Task brief: Nothing but the lines from the one containing "SMA10, 2024-02-05: 147.15 -> 146.95" through the one containing "SMA10, 2024-01-31: 148.53 -> 148.89", both included, should be given again, each exactly as written below.

Information supplied:
*-*-*

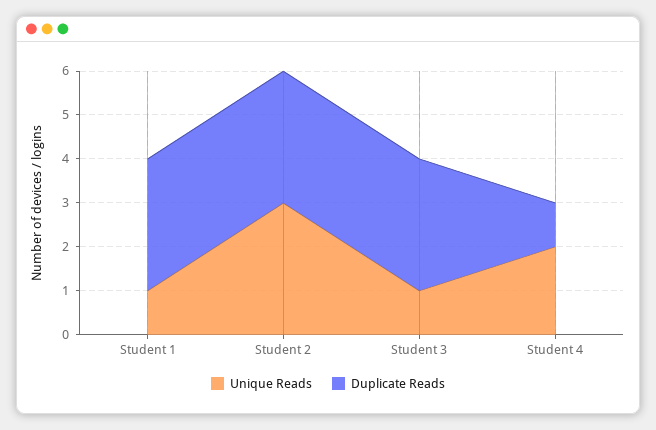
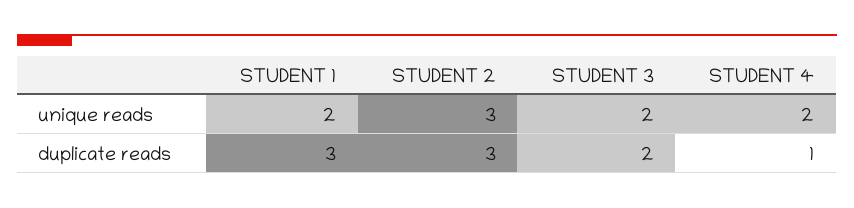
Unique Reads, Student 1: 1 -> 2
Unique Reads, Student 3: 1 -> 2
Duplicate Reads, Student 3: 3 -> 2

*-*-*

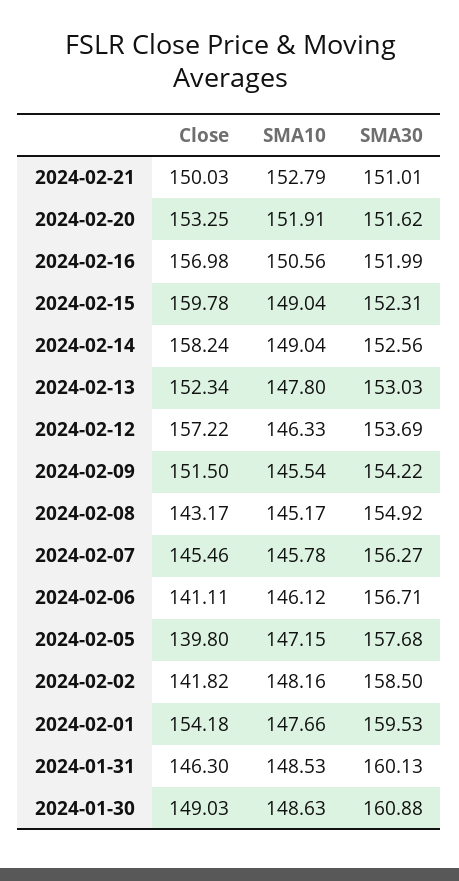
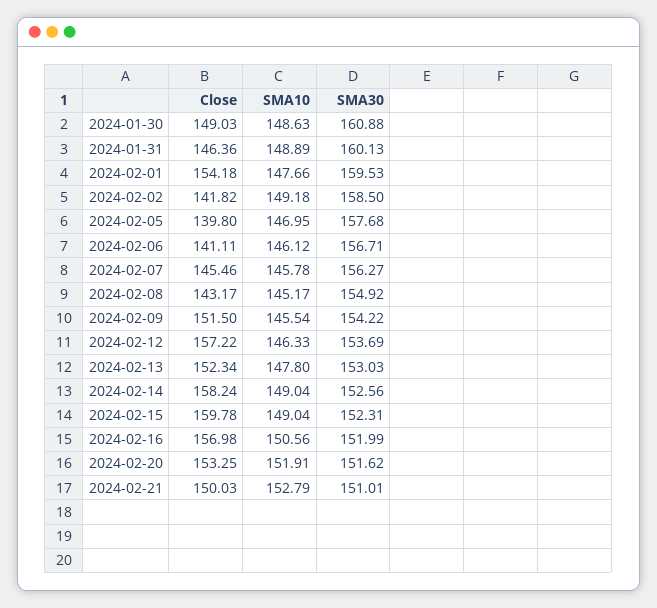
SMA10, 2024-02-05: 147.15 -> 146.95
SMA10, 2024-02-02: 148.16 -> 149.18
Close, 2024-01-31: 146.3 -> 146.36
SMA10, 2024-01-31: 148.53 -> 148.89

*-*-*

Exercise solution:
SMA10, 2024-02-05: 147.15 -> 146.95
SMA10, 2024-02-02: 148.16 -> 149.18
Close, 2024-01-31: 146.3 -> 146.36
SMA10, 2024-01-31: 148.53 -> 148.89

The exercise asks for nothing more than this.